Keyifli bir gezi oldu, hem katılan ve emeği geçen arkadaşlara, hem de organizatör Mert arkadaşımıza teşekkür ederim, hiçbir şey aksamadan sorunsuzca yaşandı.


Gezi sabah 10'da Beşiktaş'tan hareketle başladı (18.01.09). Hava çok güzeldi, güneşli ve enerji dolu. Sanırım 33 veya 35 kişi olduğumuzu bir ara duyar gibi oldum. Tek sıra halinde Sarıyer'e doğru yola çıktık. İlk teknik molayı Çırağan Sarayı yakınında lastik patlağı için verdik. Kısa sürede yapılıp yolumuza devam ettik ve İstinye'deki ihtiyaç molası sonrası Sarıyer'de İDO önündeki alanda 15 dk. kadar dinlenip...

...Maden yokuşuna çıkmaya başladık. Güzel bir yokuştur burası, kimimiz pedalladık, kimimiz itekledik ama hepimiz firesiz tepeye vasıl olduk. Sonra en güzel güzergahlardan birisi olana saptık ve Koç Üni. önünden Rumelifeneri ve Garipçe’ye doğru uzanan, orman içinden geçen asfalt yolla Rumelifeneri - Garipçe ayrımında buluşarak toplandık.

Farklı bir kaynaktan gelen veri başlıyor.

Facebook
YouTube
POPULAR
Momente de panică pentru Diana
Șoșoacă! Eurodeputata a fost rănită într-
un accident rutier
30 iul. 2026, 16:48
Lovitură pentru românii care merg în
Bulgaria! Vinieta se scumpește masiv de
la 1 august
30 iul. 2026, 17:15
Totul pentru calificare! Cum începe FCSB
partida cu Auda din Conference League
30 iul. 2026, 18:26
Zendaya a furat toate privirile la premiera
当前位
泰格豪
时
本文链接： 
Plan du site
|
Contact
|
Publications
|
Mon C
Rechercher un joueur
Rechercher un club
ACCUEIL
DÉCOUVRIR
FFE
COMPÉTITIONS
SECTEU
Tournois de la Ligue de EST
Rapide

Hem dinlendik, hem fotoğraflar çekildi, hem de sohbet etme olanağı oldu. Ardından yokuş aşağıya denize doğru kendimizi bıraktık. Yoldaki 2 hız kesme engeline, rehberlerimiz tarafından uyarılarak dikkat çekildi. Gerçekten o hızla inerken üzerinden dikkatsizce geçilse bir kazaya neden olabilir. Sağolun.

Pazar olması nedeniyle küçücük balıkçı köyünde fazladan arabalar gelmişti. Biz de bisikletlerimizi topluca bir kenara yığdık ve Aydın Restoran’da hazırlanmış masaya yerleşildi. Ben yanımdaki sandviçi yemek ve çevreyi biraz dolaşmak için lokantaya girmedim.

Sonra burundaki kahveye oturdum ve balıkçılarla sohbet ettim.

Garipce’nin geçmişi Cenevizli’lere kadar geri gidiyormuş. Köye indiğimizde soldaki merdivenlerden kısa bir yürüyüşle Cenevizli’lerden kalma 550 yıllık kalesiyle karşılaşıyorsunuz. Üst katta yer yer çökmeler oluşmuş ve delikler açılmış. Kalenin bakımsız ve pis olması insanı üzüyor. Neden böyle yerlere sahip çıkılmaz ve turistik değer olarak kullanılmaz, insanın aklı almıyor.

Köyün sağında ise, araç yolu olmayan ve ancak yürüyerek tırmanılan oldukça estetik bir taş yapı göze çarpıyor. İki katlı ortası boş bu yapı “kule” olarak adlandırılıyor ve bulunduğu yükseklik nedeniyle bir tür gözetleme kulesi olarak anılıyor.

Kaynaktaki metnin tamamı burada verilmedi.